■ **Assigned task**
In the records below, reproduce exactly the lines from the one containing "Figure 3. Inactivation" through the one containing "Fig. 6. Learning", both included, and omit the pictures.

── Information shown ──

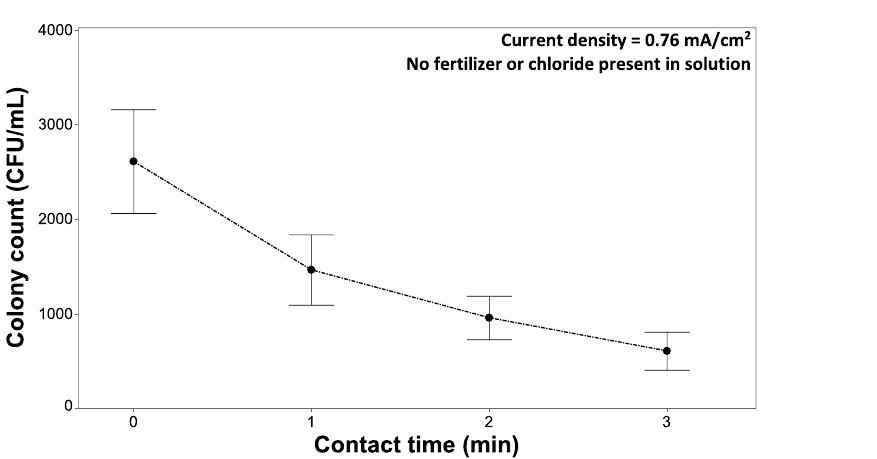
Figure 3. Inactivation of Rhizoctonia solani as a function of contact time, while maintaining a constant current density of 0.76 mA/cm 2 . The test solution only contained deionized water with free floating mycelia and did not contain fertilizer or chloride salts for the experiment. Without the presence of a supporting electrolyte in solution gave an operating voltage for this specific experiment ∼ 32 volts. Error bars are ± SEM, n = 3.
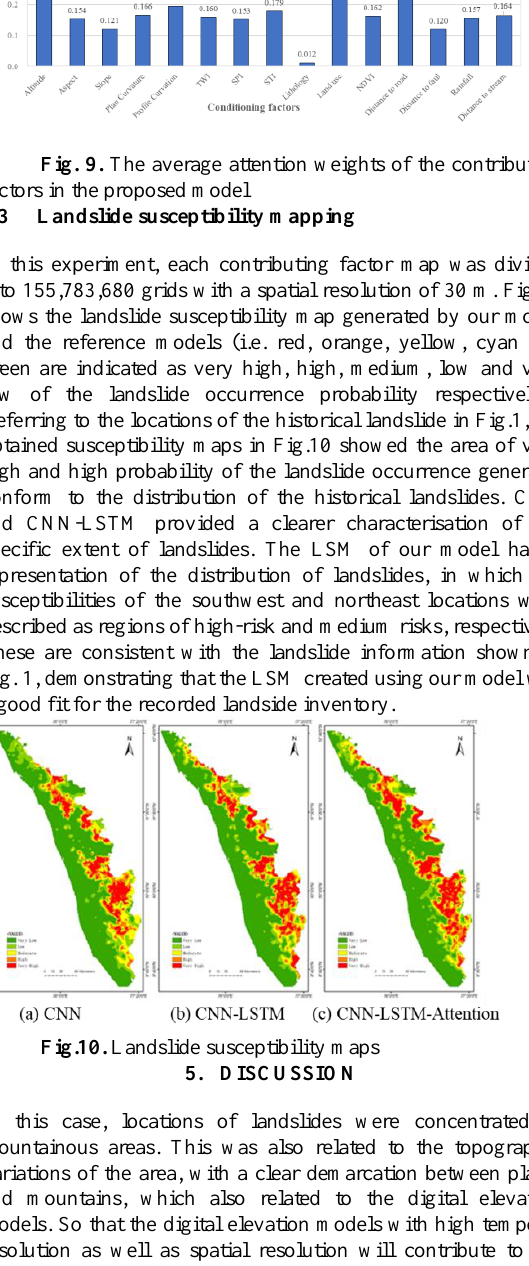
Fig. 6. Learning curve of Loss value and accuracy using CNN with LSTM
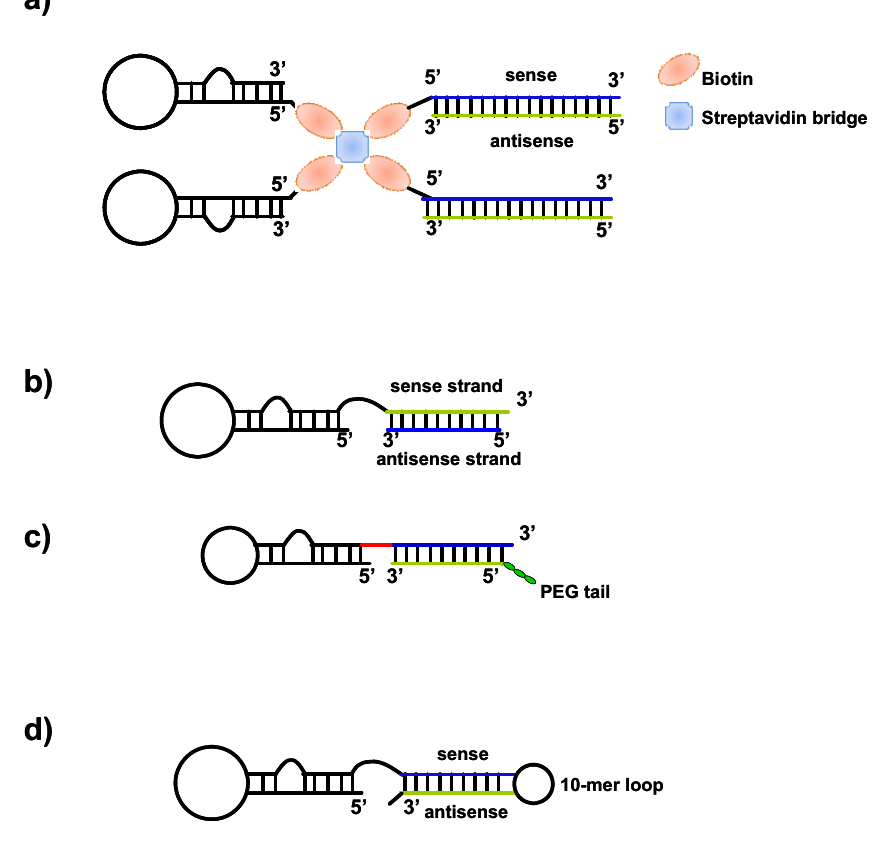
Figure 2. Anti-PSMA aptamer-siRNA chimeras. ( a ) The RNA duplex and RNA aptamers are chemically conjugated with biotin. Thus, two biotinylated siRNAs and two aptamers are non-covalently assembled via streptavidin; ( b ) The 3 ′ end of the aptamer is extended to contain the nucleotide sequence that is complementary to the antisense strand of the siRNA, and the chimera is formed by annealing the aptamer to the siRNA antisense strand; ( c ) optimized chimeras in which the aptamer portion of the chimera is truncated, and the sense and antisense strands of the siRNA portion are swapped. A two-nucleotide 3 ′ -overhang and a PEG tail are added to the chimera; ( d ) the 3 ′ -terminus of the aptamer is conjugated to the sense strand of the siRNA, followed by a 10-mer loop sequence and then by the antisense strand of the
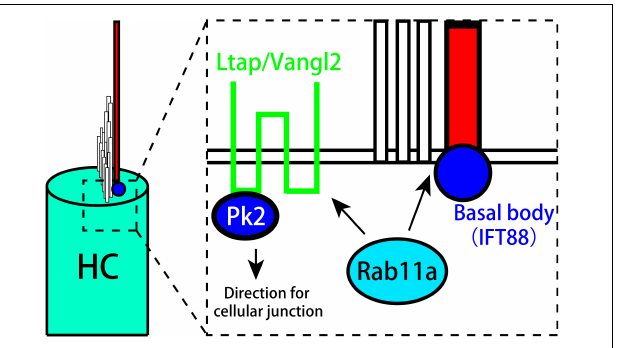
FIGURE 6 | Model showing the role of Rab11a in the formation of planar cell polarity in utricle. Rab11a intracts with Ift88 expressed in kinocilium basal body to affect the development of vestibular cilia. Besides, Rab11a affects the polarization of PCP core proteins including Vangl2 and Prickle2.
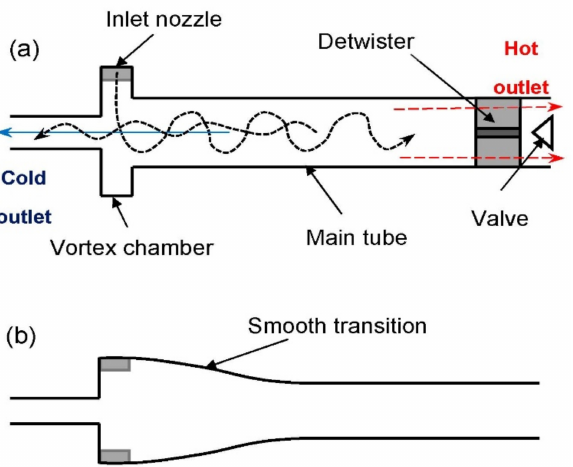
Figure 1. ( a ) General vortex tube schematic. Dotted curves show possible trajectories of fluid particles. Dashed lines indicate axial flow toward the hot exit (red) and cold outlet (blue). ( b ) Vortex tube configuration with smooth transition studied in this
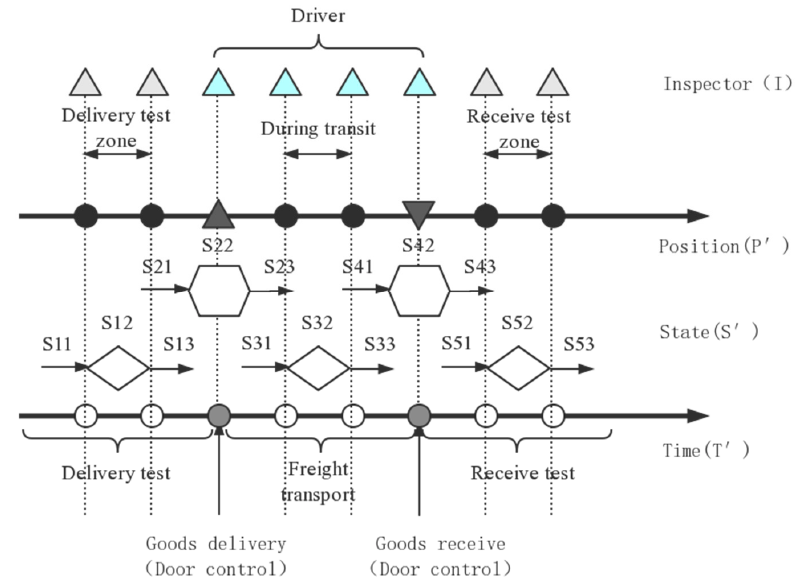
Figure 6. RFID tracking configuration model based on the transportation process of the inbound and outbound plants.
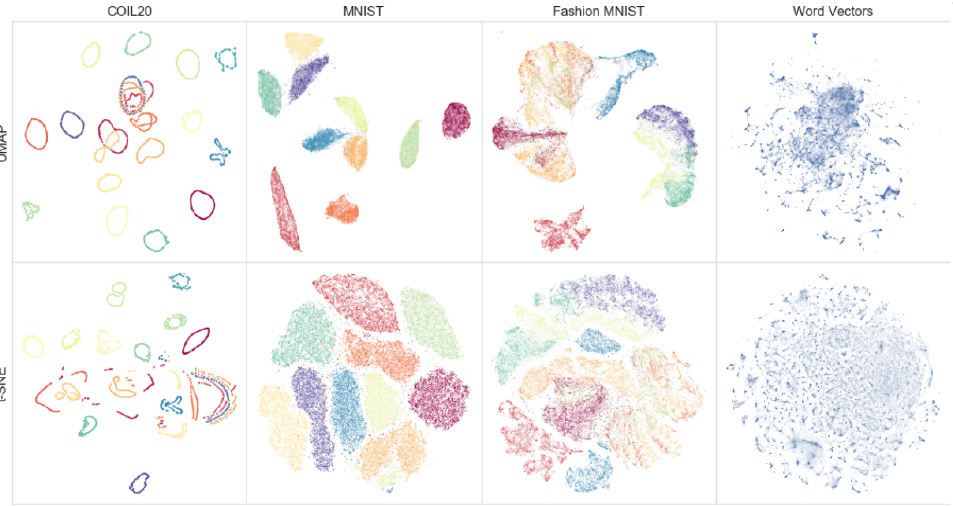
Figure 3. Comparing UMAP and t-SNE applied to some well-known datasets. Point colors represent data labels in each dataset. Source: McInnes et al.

───
── Information shown ──

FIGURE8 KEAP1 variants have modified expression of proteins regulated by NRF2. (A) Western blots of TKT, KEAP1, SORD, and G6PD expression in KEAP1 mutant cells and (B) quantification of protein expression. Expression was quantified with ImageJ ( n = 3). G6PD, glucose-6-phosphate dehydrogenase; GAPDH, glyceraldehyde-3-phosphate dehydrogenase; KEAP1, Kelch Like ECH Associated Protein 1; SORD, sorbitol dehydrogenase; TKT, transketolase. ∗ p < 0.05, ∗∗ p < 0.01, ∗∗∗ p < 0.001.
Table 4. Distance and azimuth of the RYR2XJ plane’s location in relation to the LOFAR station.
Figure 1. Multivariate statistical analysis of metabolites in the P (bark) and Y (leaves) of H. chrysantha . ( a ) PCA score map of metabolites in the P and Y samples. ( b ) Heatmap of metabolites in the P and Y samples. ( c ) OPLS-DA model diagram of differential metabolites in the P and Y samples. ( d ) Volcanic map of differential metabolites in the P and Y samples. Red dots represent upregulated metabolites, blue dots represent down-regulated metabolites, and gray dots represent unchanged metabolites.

───
── Information shown ──

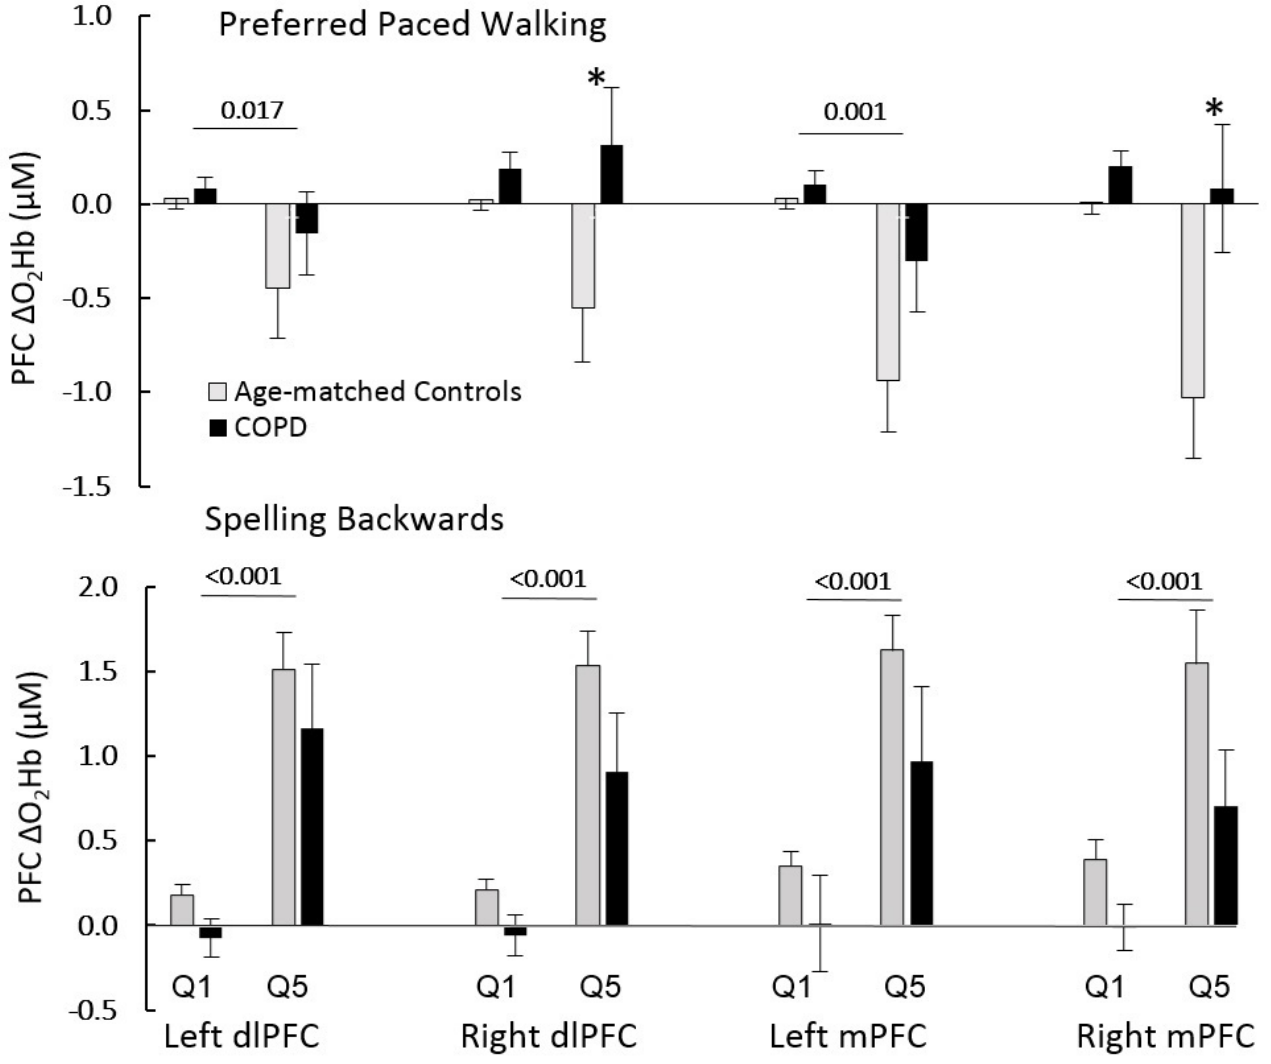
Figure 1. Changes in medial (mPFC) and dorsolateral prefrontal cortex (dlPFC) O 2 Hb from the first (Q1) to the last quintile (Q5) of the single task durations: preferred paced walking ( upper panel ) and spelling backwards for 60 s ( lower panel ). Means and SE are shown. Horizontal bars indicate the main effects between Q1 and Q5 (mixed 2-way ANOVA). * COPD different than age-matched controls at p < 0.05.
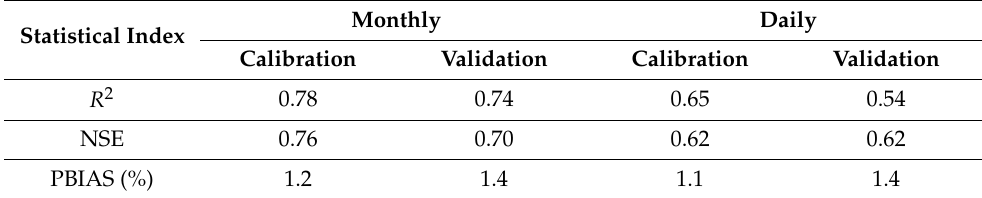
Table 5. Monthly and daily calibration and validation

───

■ **Reply**
Figure 3. Inactivation of Rhizoctonia solani as a function of contact time, while maintaining a constant current density of 0.76 mA/cm 2 . The test solution only contained deionized water with free floating mycelia and did not contain fertilizer or chloride salts for the experiment. Without the presence of a supporting electrolyte in solution gave an operating voltage for this specific experiment ∼ 32 volts. Error bars are ± SEM, n = 3.
Fig. 6. Learning curve of Loss value and accuracy using CNN with LSTM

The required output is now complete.